Fitting linear mixed model to longitudinal data with very few data points

7 messages · Steven J. Pierce, David Westergaard, Ben Bolker

#
Hello everyone,

First off, I've posted a similar question to StackExchange
(http://stats.stackexchange.com/questions/76980/analysis-of-longitudinal-data-with-very-few-points),
but I received no answers.

To summarise the data: From 2 subjects, 8 response values were
measured at time points T0, T1, T2, T3. At T1, subject 1 underwent
treatment. Subject 1 received no further treatment after T1.

I've reasoned that this is a repeated measures mixed model kind of
design, so I tried to fit a linear model with random effects, using
lme4:

lm1 <- lmer(Response ~ Treatment * Timepoint + (1|Subject),
data=my_data,REML=FALSE)

However, I am not sure if this model is "correct," I have entered time
points as factorial values, but I am ensure if they should instead be
numerical values. They are quite spread. On a side note, if I don't
set REML=FALSE, I get an error "Computed variance-covariance matrix is
not positive definite" when I try to run "summary(lm1)". I'm guessing
this may have something to do with my sample size.

I am a bit unsure of how to evaluate the model. The number of data
points is extremely low. My naive approach was to make an alternative
model, which does not include treatment:

lm2 <- lmer(Response ~  Timepoint + (1|subject_id), data=test,REML=FALSE)

And do an ANOVA to see which one fits the data better. This is the output:
anova(lm1,lm2)
        Df     AIC     BIC  logLik deviance  Chisq Chi Df Pr(>Chisq)
lm2  6   87.12   87.60 -37.561    75.12
lm1 10 -453.72 -452.93 236.860  -473.72 548.84      4  < 2.2e-16 ***
and is a reliable model?

What I'm trying to investigate, is:

1. Is there any observable effect after administering the drug (i.e.
is the difference between response values significantly greater than
zero)
2. If there is an effect, what is the effect size at each time point
(i.e. what is the difference between response values)
3. How does the effect vary over time
4. If there is an effect, is the effect observed from the drug at T1
still persistant at T3

Any help on this matter is much appreciated.

Regards,
David
#
You probably need data from a lot more subjects to get good estimates of the
parameters in that model. 


Steven J. Pierce, Ph.D.
Associate Director
Center for Statistical Training & Consulting (CSTAT)
Michigan State University
E-mail: pierces1 at msu.edu
Web: http://www.cstat.msu.edu 

-----Original Message-----
From: David Westergaard [mailto:david at harsk.dk] 
Sent: Sunday, November 24, 2013 2:55 AM
To: r-sig-mixed-models at r-project.org
Subject: [R-sig-ME] Fitting linear mixed model to longitudinal data with
very few data points

Hello everyone,

First off, I've posted a similar question to StackExchange
(http://stats.stackexchange.com/questions/76980/analysis-of-longitudinal-dat
a-with-very-few-points),
but I received no answers.

To summarise the data: From 2 subjects, 8 response values were
measured at time points T0, T1, T2, T3. At T1, subject 1 underwent
treatment. Subject 1 received no further treatment after T1.

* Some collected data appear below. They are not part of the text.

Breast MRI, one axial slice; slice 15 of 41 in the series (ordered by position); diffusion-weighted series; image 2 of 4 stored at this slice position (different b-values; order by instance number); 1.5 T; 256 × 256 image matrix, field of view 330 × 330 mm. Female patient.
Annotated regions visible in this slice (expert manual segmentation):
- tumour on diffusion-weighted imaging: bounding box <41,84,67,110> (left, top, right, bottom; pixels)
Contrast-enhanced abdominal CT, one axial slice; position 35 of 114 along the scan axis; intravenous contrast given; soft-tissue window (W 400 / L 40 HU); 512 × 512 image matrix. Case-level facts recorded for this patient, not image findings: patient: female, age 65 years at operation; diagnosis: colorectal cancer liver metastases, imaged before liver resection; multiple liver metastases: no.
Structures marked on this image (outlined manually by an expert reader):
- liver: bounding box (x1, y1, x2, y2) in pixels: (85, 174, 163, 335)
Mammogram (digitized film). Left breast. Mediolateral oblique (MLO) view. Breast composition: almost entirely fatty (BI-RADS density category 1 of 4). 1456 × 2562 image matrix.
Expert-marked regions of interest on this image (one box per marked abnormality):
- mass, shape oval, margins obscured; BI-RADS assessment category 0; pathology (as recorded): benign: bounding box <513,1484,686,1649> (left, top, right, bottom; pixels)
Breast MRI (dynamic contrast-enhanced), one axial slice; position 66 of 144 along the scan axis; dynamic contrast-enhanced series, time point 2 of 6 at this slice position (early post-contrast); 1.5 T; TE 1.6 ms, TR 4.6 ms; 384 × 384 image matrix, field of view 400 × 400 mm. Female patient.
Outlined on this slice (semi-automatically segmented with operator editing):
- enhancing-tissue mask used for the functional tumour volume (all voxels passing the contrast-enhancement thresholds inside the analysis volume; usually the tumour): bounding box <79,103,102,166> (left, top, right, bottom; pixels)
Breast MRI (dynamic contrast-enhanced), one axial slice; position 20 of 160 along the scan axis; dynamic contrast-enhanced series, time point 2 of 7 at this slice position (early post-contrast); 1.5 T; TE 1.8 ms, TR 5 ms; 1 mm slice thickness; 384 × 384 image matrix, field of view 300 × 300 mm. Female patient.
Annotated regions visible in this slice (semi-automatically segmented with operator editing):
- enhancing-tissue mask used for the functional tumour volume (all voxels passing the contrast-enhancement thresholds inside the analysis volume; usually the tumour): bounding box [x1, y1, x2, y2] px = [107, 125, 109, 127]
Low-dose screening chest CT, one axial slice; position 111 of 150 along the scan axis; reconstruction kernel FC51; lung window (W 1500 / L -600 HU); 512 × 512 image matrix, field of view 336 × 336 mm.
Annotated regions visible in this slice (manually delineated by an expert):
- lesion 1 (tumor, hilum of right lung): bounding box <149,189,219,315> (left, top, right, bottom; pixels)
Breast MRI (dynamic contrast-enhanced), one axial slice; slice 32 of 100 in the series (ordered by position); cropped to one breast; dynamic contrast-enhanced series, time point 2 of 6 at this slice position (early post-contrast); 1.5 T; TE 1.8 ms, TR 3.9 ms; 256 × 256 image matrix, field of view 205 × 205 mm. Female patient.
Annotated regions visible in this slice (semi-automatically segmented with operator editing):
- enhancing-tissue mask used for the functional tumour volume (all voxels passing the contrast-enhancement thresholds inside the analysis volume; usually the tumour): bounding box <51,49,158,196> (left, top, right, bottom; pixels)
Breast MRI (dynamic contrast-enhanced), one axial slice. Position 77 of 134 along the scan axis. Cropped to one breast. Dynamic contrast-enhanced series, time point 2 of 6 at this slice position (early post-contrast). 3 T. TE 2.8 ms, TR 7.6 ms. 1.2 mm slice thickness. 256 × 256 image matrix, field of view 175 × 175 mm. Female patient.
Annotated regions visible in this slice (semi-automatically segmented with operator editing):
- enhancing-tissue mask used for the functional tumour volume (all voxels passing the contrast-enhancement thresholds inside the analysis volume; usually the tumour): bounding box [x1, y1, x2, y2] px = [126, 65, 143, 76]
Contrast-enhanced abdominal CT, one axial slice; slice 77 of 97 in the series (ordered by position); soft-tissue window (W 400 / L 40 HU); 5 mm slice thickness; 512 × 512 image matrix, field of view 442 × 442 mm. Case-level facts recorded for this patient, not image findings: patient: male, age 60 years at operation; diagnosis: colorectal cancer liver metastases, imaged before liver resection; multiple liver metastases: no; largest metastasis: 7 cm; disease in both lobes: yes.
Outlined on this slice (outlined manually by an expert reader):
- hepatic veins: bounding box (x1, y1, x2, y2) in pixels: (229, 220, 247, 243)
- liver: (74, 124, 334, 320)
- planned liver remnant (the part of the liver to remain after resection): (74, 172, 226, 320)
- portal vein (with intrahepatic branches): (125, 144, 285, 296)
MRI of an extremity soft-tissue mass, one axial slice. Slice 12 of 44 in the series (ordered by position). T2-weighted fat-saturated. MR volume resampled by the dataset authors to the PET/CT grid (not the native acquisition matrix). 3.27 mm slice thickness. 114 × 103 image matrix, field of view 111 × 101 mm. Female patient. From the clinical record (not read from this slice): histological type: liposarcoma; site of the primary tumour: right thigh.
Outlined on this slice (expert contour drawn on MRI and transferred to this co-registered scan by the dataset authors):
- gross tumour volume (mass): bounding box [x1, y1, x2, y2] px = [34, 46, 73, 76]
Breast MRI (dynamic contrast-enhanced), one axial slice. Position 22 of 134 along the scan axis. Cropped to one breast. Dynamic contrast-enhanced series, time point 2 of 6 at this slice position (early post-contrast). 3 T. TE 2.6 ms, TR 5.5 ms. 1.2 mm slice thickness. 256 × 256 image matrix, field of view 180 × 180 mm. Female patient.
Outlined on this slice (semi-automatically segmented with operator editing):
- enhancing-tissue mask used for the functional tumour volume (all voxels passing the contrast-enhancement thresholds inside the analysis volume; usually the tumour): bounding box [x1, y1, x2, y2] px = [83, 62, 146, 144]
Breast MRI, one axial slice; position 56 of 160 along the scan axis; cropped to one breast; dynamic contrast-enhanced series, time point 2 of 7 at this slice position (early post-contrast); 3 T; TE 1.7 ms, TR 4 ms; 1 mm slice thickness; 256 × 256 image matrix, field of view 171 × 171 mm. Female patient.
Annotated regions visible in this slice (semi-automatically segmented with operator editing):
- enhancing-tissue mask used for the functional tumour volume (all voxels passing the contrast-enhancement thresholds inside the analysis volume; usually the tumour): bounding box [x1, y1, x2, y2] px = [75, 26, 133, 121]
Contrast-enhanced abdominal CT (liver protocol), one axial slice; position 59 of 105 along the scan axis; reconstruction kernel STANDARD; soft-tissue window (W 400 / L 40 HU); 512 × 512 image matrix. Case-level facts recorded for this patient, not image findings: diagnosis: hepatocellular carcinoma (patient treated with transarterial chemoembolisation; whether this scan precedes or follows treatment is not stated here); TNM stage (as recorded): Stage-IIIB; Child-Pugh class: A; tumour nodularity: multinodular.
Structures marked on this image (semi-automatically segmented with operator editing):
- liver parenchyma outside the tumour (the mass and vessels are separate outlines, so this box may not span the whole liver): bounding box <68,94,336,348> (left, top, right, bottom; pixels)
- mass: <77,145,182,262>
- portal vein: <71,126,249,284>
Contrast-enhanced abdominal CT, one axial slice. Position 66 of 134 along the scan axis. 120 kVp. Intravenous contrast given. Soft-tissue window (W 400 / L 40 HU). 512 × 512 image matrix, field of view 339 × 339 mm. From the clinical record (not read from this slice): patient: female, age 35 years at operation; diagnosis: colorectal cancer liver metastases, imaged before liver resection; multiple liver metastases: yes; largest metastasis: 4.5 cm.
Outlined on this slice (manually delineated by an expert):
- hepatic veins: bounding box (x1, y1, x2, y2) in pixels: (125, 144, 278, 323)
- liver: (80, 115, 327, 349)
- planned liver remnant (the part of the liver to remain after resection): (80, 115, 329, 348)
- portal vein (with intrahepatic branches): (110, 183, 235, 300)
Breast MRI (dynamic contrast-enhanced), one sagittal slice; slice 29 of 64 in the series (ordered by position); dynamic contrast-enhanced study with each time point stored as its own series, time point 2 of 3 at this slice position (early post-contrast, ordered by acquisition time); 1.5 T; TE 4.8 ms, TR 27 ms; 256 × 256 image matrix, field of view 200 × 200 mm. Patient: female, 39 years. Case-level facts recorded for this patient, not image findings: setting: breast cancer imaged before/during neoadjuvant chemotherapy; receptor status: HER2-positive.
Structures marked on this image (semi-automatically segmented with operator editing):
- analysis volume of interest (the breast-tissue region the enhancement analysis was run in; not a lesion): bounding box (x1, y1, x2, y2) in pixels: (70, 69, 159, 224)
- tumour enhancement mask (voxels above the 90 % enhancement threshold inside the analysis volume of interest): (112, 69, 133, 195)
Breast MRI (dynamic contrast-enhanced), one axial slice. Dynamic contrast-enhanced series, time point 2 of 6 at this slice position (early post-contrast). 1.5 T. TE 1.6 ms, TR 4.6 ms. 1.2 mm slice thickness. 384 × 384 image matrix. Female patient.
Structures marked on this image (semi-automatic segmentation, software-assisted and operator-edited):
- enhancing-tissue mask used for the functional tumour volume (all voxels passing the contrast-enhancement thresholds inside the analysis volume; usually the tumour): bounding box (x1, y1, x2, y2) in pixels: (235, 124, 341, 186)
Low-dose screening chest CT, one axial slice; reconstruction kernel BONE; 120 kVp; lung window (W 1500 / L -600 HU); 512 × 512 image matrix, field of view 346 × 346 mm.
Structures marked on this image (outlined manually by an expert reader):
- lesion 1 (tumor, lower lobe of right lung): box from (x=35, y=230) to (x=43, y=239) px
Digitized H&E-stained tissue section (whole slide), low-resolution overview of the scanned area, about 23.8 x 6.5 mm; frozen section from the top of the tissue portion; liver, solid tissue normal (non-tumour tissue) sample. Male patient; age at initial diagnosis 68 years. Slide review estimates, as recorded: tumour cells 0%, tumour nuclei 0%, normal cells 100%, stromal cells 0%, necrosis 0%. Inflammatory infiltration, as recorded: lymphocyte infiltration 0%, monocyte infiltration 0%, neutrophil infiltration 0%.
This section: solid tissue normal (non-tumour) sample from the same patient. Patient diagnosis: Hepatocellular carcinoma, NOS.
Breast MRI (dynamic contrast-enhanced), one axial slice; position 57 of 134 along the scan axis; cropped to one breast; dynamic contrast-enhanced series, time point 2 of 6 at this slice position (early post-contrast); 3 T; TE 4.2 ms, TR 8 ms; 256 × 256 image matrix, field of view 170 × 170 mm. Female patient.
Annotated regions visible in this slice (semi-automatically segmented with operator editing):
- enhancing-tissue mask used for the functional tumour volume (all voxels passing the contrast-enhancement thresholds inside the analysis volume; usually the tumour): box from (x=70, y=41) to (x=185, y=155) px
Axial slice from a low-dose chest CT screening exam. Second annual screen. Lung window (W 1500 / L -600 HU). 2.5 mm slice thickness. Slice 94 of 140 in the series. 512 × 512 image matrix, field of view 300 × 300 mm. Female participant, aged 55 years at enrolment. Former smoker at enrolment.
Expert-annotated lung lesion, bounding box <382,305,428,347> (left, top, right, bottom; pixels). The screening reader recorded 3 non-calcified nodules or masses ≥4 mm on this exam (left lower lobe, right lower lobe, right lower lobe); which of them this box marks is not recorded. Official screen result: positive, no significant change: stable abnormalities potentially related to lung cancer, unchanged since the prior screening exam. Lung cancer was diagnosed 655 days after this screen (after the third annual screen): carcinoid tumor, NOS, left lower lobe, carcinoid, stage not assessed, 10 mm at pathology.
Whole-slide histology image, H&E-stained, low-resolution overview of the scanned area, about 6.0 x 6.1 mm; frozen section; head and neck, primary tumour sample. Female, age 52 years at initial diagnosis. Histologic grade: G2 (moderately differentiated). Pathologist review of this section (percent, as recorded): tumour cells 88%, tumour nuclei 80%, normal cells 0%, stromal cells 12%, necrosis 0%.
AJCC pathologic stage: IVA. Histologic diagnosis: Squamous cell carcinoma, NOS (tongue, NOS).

I've reasoned that this is a repeated measures mixed model kind of
design, so I tried to fit a linear model with random effects, using
lme4:

lm1 <- lmer(Response ~ Treatment * Timepoint + (1|Subject),
data=my_data,REML=FALSE)

However, I am not sure if this model is "correct," I have entered time
points as factorial values, but I am ensure if they should instead be
numerical values. They are quite spread. On a side note, if I don't
set REML=FALSE, I get an error "Computed variance-covariance matrix is
not positive definite" when I try to run "summary(lm1)". I'm guessing
this may have something to do with my sample size.

I am a bit unsure of how to evaluate the model. The number of data
points is extremely low. My naive approach was to make an alternative
model, which does not include treatment:

lm2 <- lmer(Response ~  Timepoint + (1|subject_id), data=test,REML=FALSE)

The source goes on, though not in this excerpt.